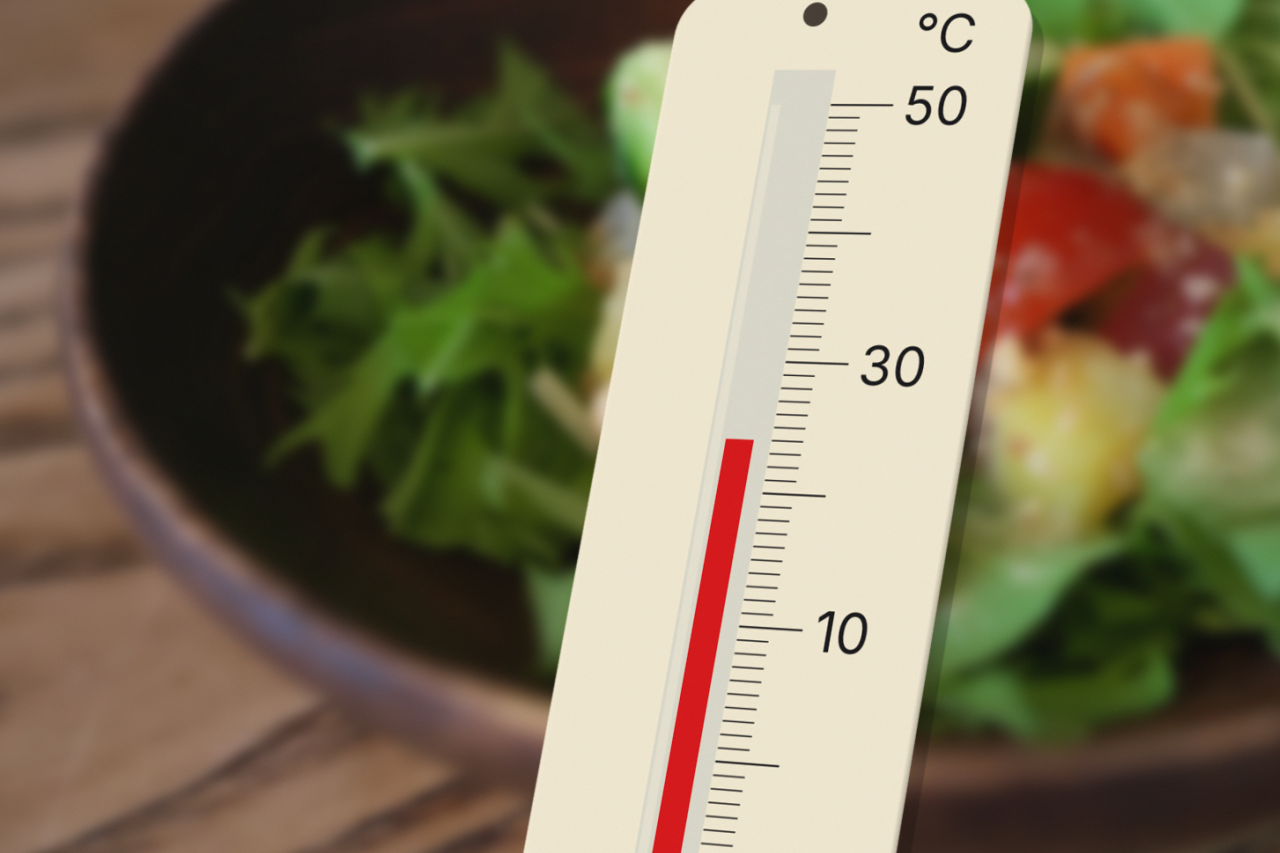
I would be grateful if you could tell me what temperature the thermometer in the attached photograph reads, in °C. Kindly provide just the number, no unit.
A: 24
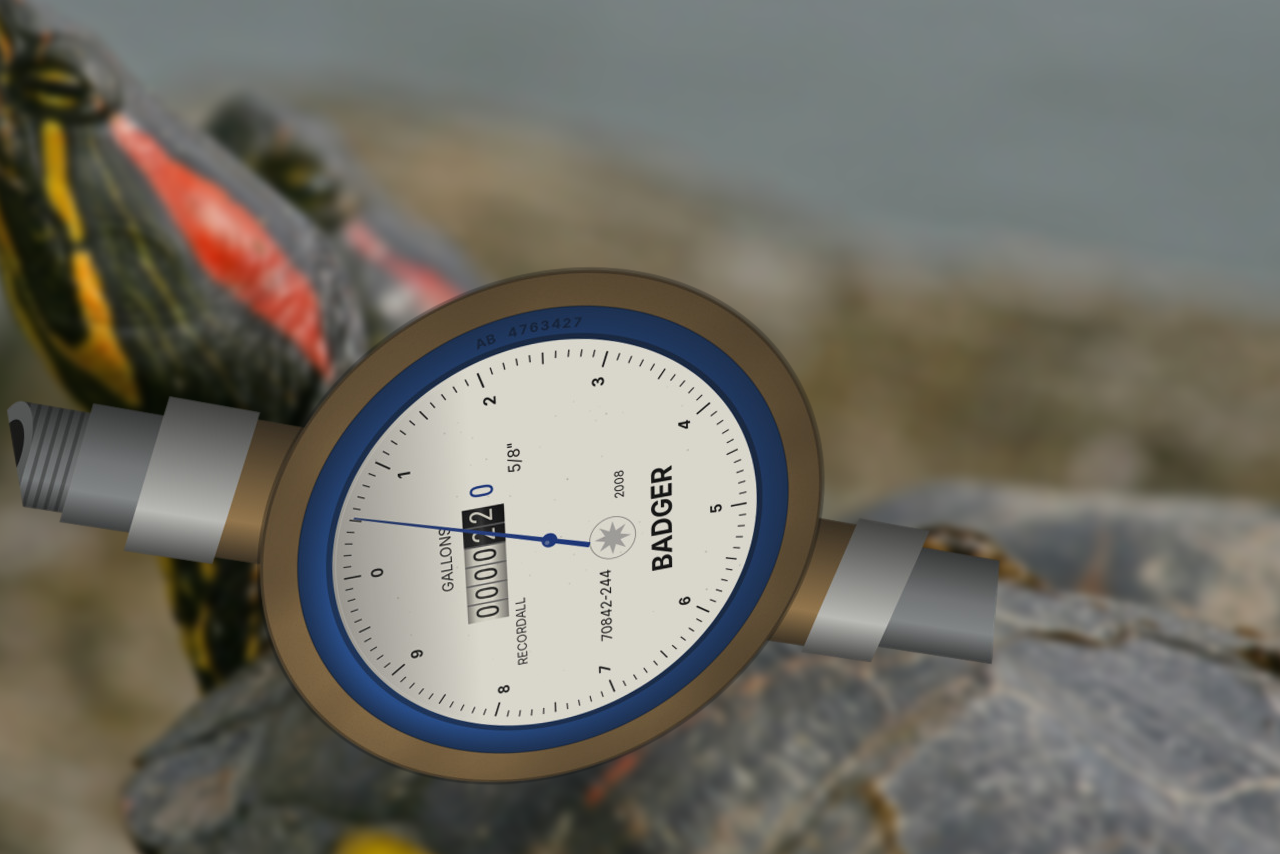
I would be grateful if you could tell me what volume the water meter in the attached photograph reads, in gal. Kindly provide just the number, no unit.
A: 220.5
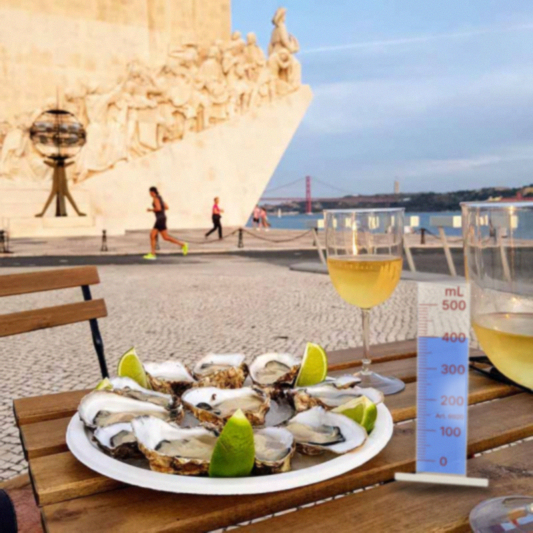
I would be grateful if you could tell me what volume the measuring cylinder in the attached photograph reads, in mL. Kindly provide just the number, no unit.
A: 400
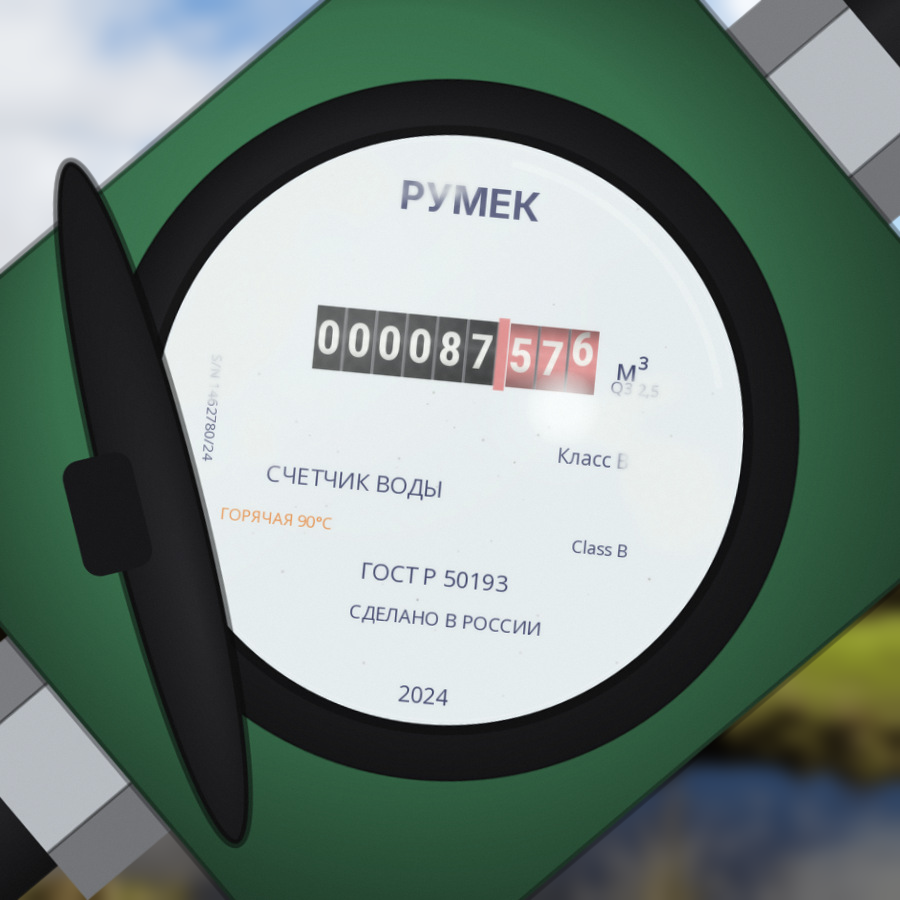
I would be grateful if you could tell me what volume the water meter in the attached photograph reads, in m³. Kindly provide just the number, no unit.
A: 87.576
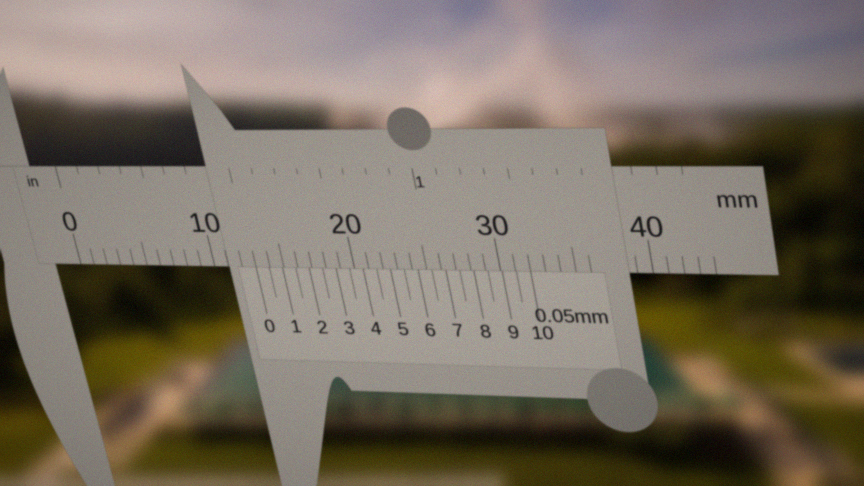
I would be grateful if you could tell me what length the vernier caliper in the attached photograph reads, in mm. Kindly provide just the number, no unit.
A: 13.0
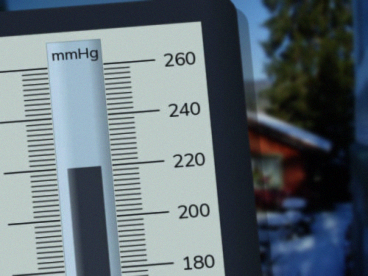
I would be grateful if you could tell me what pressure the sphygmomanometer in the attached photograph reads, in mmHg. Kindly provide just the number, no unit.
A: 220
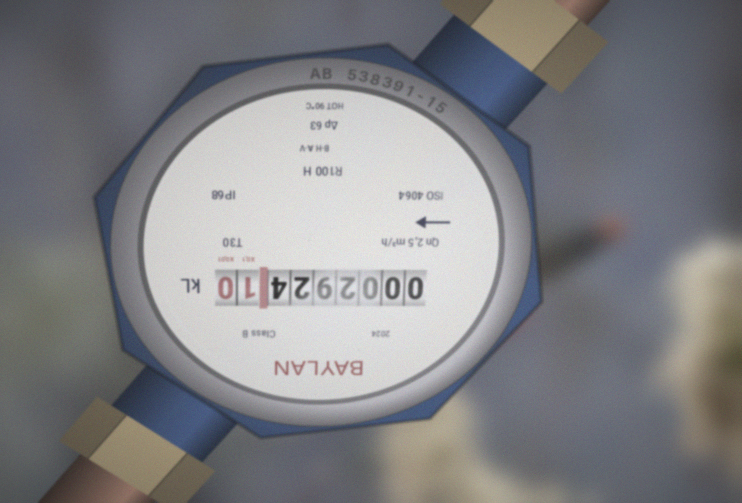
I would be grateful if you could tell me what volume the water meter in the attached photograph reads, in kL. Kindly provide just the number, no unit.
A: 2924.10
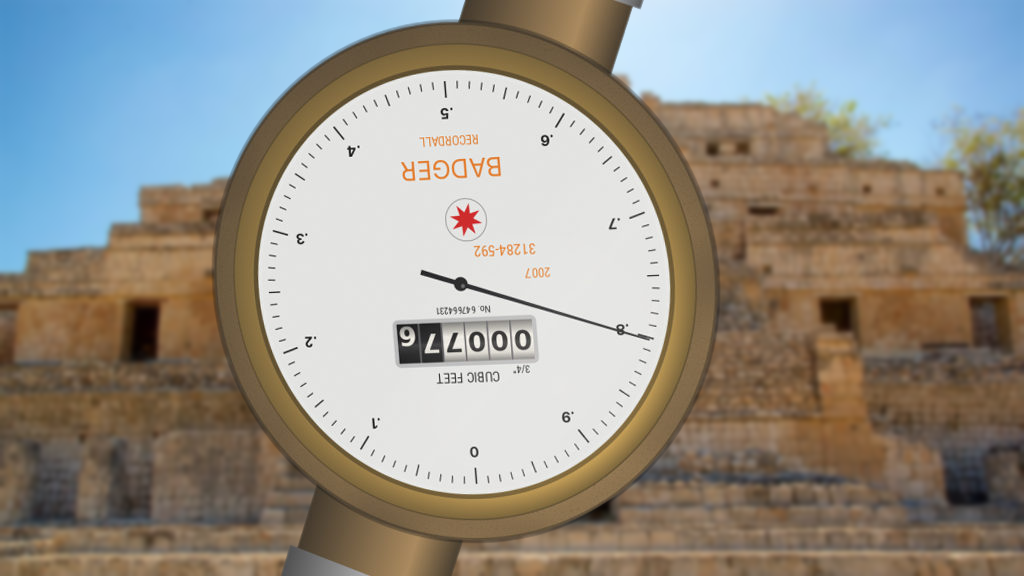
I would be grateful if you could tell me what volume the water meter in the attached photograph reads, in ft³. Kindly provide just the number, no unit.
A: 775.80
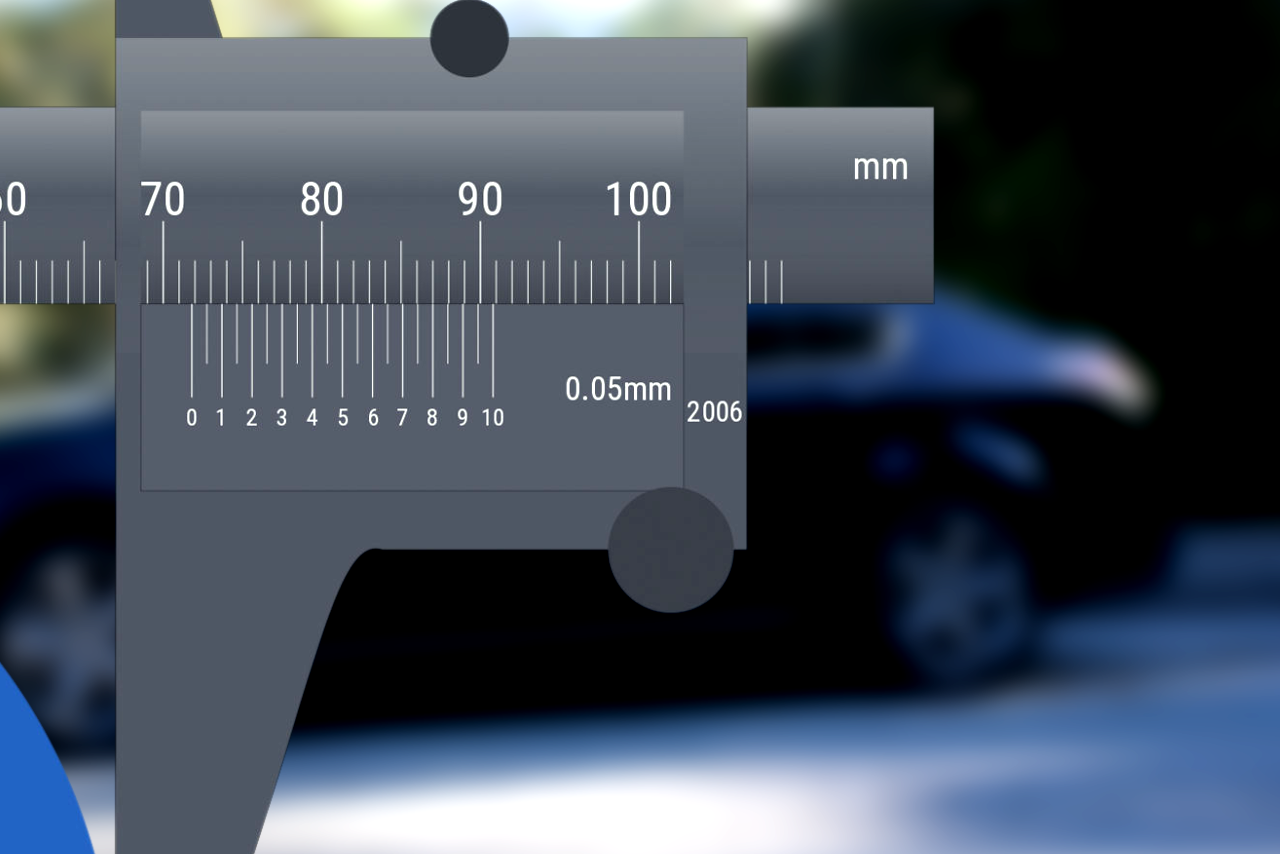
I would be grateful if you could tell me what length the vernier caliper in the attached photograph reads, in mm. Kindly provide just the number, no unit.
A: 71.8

********************

DIRECTIVE: Edit the records above so that "attached photograph" becomes "enclosed image" wherever it appears, keeping everything else the same, and leave the pictures out.

SOLVED PROBLEM:
I would be grateful if you could tell me what temperature the thermometer in the enclosed image reads, in °C. Kindly provide just the number, no unit.
A: 24
I would be grateful if you could tell me what volume the water meter in the enclosed image reads, in gal. Kindly provide just the number, no unit.
A: 220.5
I would be grateful if you could tell me what volume the measuring cylinder in the enclosed image reads, in mL. Kindly provide just the number, no unit.
A: 400
I would be grateful if you could tell me what volume the water meter in the enclosed image reads, in m³. Kindly provide just the number, no unit.
A: 87.576
I would be grateful if you could tell me what length the vernier caliper in the enclosed image reads, in mm. Kindly provide just the number, no unit.
A: 13.0
I would be grateful if you could tell me what pressure the sphygmomanometer in the enclosed image reads, in mmHg. Kindly provide just the number, no unit.
A: 220
I would be grateful if you could tell me what volume the water meter in the enclosed image reads, in kL. Kindly provide just the number, no unit.
A: 2924.10
I would be grateful if you could tell me what volume the water meter in the enclosed image reads, in ft³. Kindly provide just the number, no unit.
A: 775.80
I would be grateful if you could tell me what length the vernier caliper in the enclosed image reads, in mm. Kindly provide just the number, no unit.
A: 71.8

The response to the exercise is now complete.